— Work request —
Can you put every line, from the very start of the items down through the line containing "Eigene Studien", into a JSON list of strings, one string per line and no blank lines?

— Supplied information —
BEGIN

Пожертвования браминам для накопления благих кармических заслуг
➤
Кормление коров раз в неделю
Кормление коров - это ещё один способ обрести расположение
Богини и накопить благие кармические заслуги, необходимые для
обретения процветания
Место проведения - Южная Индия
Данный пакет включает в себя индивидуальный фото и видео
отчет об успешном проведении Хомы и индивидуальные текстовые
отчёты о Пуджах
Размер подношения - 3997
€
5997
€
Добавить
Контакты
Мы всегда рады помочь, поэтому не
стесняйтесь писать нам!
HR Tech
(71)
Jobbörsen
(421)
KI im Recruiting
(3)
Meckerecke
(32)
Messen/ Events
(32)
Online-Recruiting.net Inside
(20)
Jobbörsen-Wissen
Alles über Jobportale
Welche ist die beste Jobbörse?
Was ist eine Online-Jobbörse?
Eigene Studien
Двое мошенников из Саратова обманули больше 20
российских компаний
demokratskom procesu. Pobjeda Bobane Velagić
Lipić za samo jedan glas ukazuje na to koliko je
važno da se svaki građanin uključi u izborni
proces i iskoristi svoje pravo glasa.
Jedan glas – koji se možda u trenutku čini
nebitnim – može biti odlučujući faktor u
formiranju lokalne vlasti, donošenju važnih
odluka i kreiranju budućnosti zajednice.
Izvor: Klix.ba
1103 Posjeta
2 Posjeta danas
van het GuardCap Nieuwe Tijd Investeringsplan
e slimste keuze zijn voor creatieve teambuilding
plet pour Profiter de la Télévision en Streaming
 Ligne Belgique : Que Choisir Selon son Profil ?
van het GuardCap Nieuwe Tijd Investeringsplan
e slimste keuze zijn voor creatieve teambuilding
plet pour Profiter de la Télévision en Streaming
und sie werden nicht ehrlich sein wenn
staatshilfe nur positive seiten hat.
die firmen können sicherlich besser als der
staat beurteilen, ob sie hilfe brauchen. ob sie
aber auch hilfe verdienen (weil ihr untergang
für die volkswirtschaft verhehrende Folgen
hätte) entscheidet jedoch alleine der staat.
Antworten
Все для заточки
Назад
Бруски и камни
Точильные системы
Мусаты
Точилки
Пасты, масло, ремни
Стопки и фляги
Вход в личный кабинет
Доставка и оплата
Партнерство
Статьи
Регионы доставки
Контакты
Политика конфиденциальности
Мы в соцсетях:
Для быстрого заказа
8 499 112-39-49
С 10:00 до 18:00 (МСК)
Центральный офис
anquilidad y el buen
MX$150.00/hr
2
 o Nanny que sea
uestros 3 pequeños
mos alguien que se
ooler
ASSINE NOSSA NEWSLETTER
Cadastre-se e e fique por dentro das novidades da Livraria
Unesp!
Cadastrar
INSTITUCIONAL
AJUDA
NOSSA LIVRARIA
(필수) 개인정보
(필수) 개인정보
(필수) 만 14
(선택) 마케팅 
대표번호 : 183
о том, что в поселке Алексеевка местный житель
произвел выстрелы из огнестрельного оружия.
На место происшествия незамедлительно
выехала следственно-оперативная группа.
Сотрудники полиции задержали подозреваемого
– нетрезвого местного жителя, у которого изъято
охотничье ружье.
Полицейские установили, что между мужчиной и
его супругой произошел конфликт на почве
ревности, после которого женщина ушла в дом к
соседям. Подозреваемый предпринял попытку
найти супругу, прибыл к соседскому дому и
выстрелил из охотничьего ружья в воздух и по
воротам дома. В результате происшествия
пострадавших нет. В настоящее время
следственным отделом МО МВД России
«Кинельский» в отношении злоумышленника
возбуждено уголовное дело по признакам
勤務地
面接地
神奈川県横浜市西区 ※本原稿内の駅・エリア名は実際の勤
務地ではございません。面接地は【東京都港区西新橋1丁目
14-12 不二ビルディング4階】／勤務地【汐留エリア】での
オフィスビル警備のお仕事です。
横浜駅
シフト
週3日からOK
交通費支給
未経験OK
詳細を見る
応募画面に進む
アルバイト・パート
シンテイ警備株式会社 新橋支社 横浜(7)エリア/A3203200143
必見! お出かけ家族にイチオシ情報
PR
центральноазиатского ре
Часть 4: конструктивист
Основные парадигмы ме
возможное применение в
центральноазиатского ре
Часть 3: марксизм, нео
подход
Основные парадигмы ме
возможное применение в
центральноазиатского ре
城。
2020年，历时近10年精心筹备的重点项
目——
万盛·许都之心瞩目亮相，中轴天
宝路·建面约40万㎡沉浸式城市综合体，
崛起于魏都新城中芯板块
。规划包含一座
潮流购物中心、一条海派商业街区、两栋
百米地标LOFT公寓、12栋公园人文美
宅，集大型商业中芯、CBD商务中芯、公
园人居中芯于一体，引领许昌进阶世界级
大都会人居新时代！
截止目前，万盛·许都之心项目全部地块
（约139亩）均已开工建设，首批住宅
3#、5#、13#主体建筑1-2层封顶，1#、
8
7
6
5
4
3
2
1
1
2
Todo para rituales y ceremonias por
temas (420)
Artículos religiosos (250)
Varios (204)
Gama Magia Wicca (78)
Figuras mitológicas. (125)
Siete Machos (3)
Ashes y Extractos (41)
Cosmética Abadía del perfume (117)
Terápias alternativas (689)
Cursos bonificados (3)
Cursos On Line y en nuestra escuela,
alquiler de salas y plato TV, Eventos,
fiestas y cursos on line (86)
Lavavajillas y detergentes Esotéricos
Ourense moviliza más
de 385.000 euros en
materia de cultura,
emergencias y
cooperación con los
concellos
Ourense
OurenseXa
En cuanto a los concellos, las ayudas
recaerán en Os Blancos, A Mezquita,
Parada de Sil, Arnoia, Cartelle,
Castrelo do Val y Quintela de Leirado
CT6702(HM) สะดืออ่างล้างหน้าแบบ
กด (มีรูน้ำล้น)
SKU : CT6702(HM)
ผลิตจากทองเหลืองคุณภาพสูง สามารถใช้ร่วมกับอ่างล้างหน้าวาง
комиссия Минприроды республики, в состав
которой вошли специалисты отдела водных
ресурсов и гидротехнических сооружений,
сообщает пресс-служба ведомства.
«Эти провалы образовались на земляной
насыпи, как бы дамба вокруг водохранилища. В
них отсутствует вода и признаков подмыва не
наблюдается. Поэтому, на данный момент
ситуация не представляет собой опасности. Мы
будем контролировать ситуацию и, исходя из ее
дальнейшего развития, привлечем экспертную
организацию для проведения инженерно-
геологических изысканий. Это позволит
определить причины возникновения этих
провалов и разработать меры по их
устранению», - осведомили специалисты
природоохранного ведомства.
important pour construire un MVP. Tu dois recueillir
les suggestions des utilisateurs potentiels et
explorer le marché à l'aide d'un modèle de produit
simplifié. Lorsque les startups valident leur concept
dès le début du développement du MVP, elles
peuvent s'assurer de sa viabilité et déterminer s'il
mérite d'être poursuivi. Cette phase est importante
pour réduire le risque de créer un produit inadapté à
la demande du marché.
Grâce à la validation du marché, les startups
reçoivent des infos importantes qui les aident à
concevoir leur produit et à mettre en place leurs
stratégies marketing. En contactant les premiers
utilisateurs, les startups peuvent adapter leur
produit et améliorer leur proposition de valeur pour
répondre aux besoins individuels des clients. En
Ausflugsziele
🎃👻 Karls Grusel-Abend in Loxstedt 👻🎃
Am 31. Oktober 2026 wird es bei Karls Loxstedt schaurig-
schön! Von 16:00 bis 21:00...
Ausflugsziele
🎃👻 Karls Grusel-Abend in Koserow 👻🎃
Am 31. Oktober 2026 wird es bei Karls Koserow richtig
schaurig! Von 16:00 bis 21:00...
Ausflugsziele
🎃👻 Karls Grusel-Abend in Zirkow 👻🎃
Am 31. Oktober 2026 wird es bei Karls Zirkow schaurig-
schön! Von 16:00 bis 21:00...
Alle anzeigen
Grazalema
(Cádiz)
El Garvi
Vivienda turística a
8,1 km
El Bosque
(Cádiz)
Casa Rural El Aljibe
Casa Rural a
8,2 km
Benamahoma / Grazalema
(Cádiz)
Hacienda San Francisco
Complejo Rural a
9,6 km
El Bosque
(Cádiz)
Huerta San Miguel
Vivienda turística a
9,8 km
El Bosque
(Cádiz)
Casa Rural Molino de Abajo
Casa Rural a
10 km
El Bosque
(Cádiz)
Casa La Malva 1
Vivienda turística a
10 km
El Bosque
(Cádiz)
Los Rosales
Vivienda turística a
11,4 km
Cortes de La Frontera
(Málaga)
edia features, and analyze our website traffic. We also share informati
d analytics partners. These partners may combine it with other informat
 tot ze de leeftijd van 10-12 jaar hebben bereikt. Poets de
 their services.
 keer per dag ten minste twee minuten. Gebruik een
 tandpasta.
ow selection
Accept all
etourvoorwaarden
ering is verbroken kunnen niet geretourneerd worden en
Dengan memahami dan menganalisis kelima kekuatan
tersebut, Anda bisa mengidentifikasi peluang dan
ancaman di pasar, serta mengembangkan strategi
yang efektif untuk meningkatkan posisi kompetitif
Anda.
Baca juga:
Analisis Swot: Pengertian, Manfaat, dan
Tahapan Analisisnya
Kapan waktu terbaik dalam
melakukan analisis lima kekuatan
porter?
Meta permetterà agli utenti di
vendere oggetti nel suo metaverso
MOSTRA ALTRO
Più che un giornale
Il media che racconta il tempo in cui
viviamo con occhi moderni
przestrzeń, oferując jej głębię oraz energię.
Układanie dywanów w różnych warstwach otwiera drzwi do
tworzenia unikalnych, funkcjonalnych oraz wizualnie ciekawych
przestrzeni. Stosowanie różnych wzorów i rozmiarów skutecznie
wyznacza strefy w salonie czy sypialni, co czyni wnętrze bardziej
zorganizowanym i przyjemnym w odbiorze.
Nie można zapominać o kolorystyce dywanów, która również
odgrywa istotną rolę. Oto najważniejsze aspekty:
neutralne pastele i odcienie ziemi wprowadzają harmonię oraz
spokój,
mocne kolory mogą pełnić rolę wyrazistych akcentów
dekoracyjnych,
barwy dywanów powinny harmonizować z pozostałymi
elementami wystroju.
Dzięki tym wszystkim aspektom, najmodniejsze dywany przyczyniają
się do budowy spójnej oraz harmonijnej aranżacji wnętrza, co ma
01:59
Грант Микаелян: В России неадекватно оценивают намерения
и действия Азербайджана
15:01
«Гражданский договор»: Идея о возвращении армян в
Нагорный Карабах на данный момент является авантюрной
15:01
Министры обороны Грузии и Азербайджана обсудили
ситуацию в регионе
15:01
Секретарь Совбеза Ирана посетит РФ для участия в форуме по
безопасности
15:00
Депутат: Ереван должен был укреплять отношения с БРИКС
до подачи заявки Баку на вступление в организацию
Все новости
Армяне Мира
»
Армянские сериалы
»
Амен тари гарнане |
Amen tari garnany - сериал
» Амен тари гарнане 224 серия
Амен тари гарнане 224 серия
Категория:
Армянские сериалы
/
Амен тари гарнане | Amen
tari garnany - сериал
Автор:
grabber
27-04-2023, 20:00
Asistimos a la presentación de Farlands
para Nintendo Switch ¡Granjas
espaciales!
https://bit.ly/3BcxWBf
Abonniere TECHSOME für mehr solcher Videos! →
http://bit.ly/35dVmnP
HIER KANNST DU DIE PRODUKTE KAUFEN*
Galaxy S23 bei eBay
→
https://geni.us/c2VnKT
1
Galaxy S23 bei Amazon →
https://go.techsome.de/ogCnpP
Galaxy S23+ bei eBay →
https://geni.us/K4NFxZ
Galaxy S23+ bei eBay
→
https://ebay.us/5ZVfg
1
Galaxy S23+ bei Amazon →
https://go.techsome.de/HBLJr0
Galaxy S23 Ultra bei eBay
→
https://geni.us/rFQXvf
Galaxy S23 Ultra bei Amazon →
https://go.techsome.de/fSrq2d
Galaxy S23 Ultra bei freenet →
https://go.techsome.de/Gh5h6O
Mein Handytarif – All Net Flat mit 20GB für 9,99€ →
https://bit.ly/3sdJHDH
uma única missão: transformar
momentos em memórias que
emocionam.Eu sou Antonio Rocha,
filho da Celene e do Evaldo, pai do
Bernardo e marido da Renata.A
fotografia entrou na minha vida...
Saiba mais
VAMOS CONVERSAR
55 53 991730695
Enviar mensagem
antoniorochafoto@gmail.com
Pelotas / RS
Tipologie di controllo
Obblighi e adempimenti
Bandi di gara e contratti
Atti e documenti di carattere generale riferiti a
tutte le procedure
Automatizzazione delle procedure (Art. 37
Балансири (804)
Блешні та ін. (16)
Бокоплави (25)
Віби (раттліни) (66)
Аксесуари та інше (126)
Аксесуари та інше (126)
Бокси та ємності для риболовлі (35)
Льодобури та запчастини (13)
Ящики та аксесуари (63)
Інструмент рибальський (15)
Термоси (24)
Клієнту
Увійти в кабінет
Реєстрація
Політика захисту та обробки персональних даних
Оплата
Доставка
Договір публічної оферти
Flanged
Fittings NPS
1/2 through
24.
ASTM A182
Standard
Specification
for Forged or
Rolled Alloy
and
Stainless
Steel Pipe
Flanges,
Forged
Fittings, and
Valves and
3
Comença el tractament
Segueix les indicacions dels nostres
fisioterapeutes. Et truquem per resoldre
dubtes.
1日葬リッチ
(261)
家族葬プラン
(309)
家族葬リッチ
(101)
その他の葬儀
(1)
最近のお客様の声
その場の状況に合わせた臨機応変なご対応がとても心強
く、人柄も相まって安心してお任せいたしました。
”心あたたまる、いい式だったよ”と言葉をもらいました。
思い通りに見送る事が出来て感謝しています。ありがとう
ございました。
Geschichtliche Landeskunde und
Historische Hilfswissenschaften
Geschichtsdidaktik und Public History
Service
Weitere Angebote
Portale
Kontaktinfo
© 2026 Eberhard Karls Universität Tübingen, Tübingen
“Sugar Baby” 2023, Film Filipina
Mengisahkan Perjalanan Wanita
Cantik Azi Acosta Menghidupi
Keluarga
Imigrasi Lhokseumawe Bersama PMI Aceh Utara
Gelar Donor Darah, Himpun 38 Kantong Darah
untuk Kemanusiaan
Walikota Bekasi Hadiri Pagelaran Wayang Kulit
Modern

END

— Output for this exercise —
[
  "Пожертвования браминам для накопления благих кармических заслуг",
  "➤",
  "Кормление коров раз в неделю",
  "Кормление коров - это ещё один способ обрести расположение",
  "Богини и накопить благие кармические заслуги, необходимые для",
  "обретения процветания",
  "Место проведения - Южная Индия",
  "Данный пакет включает в себя индивидуальный фото и видео",
  "отчет об успешном проведении Хомы и индивидуальные текстовые",
  "отчёты о Пуджах",
  "Размер подношения - 3997",
  "€",
  "5997",
  "€",
  "Добавить",
  "Контакты",
  "Мы всегда рады помочь, поэтому не",
  "стесняйтесь писать нам!",
  "HR Tech",
  "(71)",
  "Jobbörsen",
  "(421)",
  "KI im Recruiting",
  "(3)",
  "Meckerecke",
  "(32)",
  "Messen/ Events",
  "(32)",
  "Online-Recruiting.net Inside",
  "(20)",
  "Jobbörsen-Wissen",
  "Alles über Jobportale",
  "Welche ist die beste Jobbörse?",
  "Was ist eine Online-Jobbörse?",
  "Eigene Studien"
]